====== RECORDS FOR THE TASK ======

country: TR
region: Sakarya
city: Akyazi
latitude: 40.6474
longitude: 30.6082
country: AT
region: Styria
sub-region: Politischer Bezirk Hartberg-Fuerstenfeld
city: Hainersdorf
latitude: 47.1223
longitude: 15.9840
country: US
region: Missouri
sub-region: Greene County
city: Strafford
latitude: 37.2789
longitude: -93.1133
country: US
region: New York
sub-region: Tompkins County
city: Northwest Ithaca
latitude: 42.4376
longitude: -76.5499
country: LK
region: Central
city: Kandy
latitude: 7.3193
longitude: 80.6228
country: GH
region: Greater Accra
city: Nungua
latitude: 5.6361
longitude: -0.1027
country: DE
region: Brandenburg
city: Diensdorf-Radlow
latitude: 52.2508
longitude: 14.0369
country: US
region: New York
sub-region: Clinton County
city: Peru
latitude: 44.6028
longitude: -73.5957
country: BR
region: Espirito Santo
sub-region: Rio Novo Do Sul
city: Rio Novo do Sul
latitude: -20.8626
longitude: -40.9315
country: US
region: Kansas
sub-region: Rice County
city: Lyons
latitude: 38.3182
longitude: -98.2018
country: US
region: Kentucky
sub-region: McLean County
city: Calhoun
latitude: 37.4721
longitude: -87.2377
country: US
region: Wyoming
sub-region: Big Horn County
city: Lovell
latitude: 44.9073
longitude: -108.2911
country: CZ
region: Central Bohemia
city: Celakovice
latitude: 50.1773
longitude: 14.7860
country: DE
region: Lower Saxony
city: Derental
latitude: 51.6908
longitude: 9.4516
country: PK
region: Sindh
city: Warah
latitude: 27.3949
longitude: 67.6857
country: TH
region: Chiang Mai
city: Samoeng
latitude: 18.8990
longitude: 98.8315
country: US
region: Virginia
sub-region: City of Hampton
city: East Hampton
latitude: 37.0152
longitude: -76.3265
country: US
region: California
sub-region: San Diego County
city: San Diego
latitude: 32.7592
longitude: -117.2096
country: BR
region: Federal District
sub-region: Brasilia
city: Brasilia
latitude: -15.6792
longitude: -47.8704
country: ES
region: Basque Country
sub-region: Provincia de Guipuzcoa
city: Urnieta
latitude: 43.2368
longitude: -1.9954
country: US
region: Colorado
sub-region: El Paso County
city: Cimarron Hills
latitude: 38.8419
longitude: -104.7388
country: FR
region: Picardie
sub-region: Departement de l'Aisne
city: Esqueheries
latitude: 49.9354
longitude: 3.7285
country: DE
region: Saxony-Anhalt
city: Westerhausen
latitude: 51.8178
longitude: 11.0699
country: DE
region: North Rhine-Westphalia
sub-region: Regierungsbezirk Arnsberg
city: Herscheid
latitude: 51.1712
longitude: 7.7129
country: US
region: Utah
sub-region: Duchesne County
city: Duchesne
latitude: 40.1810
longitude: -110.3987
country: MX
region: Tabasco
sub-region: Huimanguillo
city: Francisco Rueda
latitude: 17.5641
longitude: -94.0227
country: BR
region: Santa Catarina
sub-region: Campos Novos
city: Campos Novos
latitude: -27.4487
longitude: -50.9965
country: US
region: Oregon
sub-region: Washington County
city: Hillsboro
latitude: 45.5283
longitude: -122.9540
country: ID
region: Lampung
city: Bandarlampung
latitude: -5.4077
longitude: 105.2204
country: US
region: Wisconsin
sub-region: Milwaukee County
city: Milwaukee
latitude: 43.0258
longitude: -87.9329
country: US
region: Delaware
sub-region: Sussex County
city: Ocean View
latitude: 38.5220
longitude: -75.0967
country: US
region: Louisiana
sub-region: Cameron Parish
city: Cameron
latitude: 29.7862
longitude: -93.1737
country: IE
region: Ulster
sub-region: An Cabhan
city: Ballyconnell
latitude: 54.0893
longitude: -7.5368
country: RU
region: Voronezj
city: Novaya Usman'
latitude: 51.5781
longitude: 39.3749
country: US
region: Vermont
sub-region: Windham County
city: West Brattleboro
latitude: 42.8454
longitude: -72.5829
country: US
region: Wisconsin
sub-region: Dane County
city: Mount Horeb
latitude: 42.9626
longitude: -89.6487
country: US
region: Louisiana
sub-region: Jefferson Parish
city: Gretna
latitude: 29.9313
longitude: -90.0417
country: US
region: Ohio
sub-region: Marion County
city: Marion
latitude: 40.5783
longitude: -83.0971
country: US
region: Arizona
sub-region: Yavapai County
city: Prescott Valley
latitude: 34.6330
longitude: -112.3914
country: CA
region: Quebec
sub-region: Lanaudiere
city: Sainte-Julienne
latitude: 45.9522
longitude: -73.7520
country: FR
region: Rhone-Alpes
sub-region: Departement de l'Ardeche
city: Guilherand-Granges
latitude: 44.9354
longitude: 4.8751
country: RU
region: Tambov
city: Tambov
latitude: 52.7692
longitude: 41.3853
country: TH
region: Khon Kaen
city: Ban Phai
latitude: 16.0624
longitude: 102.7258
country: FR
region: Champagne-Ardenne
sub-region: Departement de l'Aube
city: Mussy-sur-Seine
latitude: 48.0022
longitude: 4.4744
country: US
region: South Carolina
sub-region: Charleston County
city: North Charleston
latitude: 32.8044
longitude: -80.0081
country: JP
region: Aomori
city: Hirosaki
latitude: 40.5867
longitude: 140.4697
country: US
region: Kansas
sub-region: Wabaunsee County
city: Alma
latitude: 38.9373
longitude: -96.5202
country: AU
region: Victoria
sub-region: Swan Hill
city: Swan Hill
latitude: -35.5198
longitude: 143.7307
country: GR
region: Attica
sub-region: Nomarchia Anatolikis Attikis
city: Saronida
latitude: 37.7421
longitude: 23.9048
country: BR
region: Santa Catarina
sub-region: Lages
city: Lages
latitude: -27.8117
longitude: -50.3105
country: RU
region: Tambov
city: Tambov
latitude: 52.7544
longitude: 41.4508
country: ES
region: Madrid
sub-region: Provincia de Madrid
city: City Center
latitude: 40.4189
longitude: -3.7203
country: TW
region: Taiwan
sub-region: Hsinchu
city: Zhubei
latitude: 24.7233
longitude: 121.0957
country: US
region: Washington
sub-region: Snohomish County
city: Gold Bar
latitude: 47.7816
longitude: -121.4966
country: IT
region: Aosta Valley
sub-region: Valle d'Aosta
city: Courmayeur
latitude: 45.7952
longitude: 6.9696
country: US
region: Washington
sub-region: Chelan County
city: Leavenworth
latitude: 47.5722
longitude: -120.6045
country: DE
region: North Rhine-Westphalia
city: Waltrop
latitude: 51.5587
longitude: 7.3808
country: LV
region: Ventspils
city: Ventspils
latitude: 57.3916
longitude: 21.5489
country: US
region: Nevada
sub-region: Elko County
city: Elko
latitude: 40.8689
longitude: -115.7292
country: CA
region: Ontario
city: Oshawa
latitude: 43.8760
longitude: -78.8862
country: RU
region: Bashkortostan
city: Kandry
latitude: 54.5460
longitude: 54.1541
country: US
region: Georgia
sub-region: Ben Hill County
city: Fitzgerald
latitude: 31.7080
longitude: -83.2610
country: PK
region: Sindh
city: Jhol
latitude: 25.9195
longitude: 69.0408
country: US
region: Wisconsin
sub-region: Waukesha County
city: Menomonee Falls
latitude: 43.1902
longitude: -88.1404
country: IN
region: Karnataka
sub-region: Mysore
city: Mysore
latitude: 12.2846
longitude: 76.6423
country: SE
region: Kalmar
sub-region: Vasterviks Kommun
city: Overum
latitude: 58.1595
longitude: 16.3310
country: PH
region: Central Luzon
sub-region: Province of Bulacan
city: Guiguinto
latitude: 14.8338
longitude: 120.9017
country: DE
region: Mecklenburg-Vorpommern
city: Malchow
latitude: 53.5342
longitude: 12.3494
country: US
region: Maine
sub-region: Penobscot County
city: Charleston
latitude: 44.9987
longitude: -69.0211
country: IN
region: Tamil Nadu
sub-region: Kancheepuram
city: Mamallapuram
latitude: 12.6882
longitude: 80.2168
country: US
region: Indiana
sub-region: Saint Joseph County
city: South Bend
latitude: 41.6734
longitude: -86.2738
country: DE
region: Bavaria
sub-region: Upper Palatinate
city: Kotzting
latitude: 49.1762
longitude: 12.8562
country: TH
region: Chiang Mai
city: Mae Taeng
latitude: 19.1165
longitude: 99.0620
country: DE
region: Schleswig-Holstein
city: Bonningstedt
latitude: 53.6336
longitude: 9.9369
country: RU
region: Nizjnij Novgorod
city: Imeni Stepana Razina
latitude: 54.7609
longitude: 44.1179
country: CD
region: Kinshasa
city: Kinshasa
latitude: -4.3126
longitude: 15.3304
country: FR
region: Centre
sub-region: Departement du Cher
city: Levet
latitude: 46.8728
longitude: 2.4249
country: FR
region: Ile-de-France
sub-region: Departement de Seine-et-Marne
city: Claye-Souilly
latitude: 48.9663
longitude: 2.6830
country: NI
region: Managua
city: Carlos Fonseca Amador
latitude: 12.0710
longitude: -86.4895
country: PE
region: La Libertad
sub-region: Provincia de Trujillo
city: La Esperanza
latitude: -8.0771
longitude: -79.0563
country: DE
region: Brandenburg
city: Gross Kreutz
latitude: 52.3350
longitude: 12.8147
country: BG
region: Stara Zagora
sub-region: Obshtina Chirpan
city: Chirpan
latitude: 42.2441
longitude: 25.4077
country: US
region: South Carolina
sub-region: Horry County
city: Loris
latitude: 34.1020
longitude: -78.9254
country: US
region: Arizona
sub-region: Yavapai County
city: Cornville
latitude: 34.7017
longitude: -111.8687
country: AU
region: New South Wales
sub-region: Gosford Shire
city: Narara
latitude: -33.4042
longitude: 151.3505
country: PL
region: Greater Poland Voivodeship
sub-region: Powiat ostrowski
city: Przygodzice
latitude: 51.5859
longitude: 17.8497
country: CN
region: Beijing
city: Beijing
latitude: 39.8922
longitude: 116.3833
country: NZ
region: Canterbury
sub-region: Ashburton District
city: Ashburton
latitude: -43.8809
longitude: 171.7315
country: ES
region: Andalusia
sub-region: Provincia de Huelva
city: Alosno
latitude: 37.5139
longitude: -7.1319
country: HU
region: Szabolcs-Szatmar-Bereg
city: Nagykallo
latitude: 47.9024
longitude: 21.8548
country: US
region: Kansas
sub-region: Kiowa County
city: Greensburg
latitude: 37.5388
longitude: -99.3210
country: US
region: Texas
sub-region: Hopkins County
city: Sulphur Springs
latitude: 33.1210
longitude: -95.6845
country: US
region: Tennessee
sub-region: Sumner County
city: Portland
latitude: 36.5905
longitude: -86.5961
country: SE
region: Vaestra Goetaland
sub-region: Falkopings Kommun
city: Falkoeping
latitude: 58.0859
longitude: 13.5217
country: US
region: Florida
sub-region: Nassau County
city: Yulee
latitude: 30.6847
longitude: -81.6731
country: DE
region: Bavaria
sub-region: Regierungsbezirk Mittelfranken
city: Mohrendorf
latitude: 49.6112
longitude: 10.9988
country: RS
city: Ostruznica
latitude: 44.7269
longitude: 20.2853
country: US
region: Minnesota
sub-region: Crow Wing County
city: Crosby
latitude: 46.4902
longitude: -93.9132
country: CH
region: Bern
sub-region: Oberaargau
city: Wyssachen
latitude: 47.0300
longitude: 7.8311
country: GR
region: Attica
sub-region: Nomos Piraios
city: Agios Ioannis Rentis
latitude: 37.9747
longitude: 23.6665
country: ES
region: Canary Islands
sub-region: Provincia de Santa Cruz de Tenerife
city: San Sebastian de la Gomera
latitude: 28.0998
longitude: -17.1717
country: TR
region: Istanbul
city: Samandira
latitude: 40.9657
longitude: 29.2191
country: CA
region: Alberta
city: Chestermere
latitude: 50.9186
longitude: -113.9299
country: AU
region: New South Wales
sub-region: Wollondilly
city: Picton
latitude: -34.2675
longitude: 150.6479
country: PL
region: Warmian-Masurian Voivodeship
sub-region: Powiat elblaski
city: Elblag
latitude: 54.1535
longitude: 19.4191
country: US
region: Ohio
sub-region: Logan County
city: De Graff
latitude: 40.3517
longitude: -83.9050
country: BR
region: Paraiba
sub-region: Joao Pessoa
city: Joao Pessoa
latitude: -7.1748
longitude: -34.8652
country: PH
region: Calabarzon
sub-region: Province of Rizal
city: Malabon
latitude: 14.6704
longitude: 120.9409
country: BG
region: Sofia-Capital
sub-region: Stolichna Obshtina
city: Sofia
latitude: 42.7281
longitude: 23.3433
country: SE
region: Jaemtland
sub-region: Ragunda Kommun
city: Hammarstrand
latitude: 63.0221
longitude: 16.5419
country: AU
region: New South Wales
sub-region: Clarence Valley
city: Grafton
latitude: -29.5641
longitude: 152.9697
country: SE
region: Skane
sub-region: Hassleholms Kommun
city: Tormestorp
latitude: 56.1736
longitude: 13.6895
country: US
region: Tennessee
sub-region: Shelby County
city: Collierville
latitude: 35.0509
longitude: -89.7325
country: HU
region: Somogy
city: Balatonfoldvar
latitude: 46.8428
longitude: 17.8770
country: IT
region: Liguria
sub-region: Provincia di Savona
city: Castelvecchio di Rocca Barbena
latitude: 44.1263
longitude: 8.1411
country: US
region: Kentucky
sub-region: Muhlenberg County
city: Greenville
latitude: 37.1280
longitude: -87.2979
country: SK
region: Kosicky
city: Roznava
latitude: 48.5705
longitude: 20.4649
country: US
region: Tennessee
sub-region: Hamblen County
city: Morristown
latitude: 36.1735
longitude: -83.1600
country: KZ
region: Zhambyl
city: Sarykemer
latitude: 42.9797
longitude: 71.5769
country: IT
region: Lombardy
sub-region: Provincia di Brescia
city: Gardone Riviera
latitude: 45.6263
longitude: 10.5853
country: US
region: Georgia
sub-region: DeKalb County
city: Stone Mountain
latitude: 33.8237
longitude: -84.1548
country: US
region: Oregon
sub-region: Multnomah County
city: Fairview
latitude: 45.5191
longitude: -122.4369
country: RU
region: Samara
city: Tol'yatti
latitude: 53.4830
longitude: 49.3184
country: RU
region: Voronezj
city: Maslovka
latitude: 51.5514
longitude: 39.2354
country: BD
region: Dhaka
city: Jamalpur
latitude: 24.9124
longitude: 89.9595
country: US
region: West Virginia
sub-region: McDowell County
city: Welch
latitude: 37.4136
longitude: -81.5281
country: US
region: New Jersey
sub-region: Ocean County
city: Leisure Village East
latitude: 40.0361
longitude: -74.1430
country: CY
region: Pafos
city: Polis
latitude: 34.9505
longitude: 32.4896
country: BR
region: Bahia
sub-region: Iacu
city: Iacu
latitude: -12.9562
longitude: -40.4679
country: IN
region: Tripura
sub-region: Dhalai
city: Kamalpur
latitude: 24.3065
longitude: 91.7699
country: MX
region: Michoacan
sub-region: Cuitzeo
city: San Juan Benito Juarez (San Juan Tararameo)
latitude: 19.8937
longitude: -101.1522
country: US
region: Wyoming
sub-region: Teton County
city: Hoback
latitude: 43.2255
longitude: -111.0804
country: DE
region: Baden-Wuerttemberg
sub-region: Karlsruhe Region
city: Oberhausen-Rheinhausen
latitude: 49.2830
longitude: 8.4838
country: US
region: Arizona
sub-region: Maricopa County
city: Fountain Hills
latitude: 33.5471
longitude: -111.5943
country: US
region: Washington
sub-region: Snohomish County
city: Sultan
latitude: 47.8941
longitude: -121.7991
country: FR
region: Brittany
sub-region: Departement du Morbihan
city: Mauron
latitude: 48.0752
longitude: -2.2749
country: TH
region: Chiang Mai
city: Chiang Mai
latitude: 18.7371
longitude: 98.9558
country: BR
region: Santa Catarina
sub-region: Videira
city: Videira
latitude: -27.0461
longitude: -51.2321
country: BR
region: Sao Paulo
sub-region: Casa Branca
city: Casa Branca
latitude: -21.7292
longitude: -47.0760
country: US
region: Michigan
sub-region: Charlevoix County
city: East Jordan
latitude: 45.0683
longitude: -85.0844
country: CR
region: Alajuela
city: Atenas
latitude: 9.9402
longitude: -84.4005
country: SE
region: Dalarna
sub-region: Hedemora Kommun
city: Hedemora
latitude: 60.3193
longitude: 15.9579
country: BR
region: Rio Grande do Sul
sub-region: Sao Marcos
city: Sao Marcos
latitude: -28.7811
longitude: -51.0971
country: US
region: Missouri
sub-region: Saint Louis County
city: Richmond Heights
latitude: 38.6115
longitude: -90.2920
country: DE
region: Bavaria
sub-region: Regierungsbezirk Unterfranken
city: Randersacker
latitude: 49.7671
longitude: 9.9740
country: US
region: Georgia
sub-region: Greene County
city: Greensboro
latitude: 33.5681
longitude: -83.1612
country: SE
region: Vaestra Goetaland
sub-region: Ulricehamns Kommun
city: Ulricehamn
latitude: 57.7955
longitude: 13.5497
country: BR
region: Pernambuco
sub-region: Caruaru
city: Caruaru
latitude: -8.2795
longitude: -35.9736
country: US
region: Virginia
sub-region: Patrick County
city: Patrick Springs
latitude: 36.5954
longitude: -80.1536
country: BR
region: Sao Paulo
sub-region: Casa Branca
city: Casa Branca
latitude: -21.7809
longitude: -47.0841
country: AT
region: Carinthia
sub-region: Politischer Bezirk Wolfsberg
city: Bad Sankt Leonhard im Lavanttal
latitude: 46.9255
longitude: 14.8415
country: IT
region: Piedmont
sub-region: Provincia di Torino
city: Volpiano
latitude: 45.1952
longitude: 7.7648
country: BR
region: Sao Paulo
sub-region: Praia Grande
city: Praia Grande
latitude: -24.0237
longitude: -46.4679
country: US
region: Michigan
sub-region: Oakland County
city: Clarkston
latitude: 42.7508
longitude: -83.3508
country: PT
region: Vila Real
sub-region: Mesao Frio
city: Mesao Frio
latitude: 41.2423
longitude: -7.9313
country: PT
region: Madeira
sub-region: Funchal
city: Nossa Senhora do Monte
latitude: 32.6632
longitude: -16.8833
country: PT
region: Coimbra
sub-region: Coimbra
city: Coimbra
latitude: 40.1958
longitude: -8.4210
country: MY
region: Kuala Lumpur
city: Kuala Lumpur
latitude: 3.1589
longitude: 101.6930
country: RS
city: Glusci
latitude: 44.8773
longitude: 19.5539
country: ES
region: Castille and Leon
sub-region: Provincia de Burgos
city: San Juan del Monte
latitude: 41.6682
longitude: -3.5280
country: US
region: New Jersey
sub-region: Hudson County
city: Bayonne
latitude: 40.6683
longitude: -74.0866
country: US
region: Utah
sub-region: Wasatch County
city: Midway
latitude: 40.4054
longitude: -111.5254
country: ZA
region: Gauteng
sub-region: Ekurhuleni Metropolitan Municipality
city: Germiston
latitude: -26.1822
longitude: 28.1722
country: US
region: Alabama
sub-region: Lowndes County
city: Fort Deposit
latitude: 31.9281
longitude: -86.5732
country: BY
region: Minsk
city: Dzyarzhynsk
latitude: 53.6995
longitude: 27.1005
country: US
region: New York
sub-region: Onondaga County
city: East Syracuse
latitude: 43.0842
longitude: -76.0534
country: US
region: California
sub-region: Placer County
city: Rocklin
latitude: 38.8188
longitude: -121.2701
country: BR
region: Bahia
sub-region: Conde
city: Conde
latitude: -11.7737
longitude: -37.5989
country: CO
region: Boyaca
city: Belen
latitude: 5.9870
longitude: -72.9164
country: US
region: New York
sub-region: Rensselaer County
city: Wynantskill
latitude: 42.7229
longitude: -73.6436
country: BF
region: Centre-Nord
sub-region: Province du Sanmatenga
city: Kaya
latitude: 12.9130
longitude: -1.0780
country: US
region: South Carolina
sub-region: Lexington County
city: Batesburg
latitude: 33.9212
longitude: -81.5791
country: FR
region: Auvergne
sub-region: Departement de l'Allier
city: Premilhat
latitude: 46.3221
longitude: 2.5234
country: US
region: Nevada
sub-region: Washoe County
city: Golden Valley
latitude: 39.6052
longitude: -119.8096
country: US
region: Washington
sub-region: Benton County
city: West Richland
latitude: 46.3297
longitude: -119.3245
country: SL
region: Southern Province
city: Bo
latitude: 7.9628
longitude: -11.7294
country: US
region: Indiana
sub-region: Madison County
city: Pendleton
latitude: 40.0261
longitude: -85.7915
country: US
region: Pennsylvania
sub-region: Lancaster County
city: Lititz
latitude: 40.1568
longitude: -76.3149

======

▸ TASK OBJECTIVE: Please give the part that opens with the line containing "longitude: -87.2979" and closes with the line containing "sub-region: Provincia di Brescia" once more. Swap every "city" in it for "town" and leave everything else as it stands.

▸ RESPONSE TO THIS TASK:
longitude: -87.2979
country: SK
region: Kosicky
town: Roznava
latitude: 48.5705
longitude: 20.4649
country: US
region: Tennessee
sub-region: Hamblen County
town: Morristown
latitude: 36.1735
longitude: -83.1600
country: KZ
region: Zhambyl
town: Sarykemer
latitude: 42.9797
longitude: 71.5769
country: IT
region: Lombardy
sub-region: Provincia di Brescia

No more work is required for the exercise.